В дневнике после сообщения об очередных двадцати кругах появились фразы, что мне нельзя сдаваться до конца лета. И надо к августу научиться проезжать пятьдесят кругов.
— Ну что, чемпион? — спросил Юрка через две недели.
— Тридцать кругов, — гордо сказал я.
— А смысл?
— Надо пятьдесят.
— Кому надо?
— Мне.
— Зачем?
Я задумался.
— Не мой вид спорта, — сказал Юрка. — Крутить педали — такое ума не прибавит.
— А что прибавит?
— Футбол, например.

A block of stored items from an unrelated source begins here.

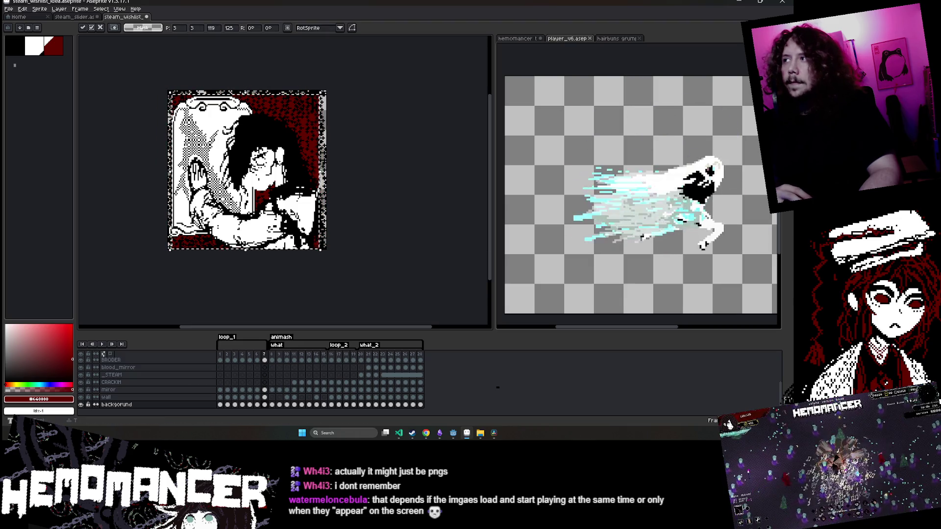
key("b")
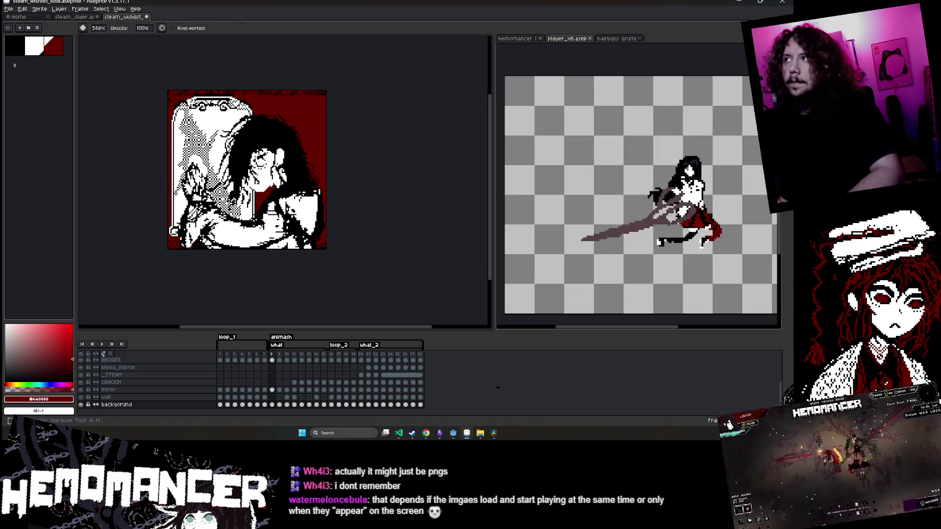
Try rescaling the artwork to 119x124, then 120x131, and cancel the transform unchanged
key("m")
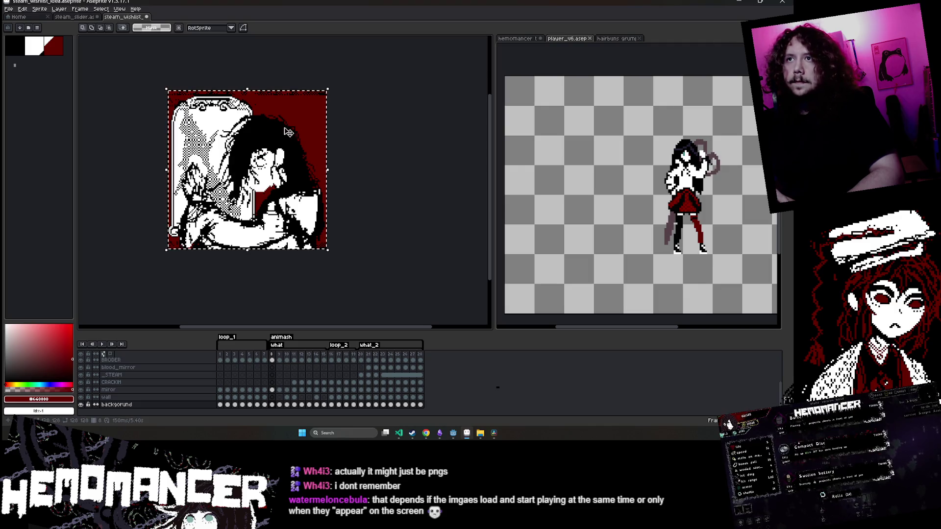
left_click_drag(327, 86, 316, 92)
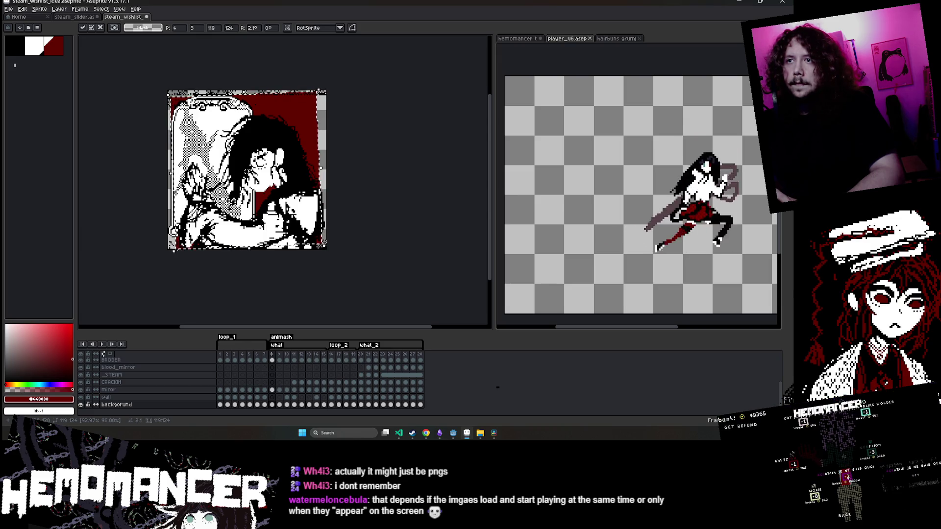
left_click_drag(326, 249, 328, 259)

Там думать надо — отдать пас или самому к воротам пробиваться. А тут — крути и крути. Как белка в колесе. Думать не надо. Головы велосипедистам вообще можно отрезать — ничего у них не изменится.
Юрка старше меня на год, а кажется, что на целых пять. Если он не хочет что-то делать, то всегда обоснует.
К августу я дошёл до сорока кругов. Это был мой предел. Я, конечно, мог и больше, но со скоростью черепахи. А это не считалось. В дневнике короткая запись:
«Что делать дальше?»
Я начал пропускать свои тренировки. То дождь, который раньше не мешал. То голова болит, на что я вообще не обращал внимания. Юрка это заметил.
— Причём тут дождь, — сказал он. — Тебе просто не хочется — это уже уважительная причина. Ты соревнуешься сам с собой — это скучно. Надо вызвать кого-то на соревнование.
Тут как раз вернулся с дачи мой одноклассник Валерка.
— Давай тренироваться на стадионе. У тебя же велик есть?
— А смысл? — спросил Валерка.
«Все ищут смысл, а его нет», — написал я в дневнике.
Через три дня новая запись: «А смысла и правда нет».
Ещё через неделю:
«Папа отнёс велосипед в гараж».
И, наконец, 31-го августа:
«Завтра в школу. Закончилось велосипедное лето».
Валеркина пенсия
Урок математики. Николай Иванович у доски рассказывает что-то о разложении многочленов.
— Раскладывая многочлен, вы упрощаете себе жизнь, — говорит он. — Смотрите, как красиво получается. Сразу понятно, что можно сделать с этим многочленом.
Валерка клюёт носом. Я боюсь, что он заснёт, и толкаю его в бок.
— Не спи, замёрзнешь!
Валерка трясёт головой, трёт глаза, поворачивается ко мне.
— Тут про что говорят?
— Какая будет красивая жизнь, если разложить многочлен.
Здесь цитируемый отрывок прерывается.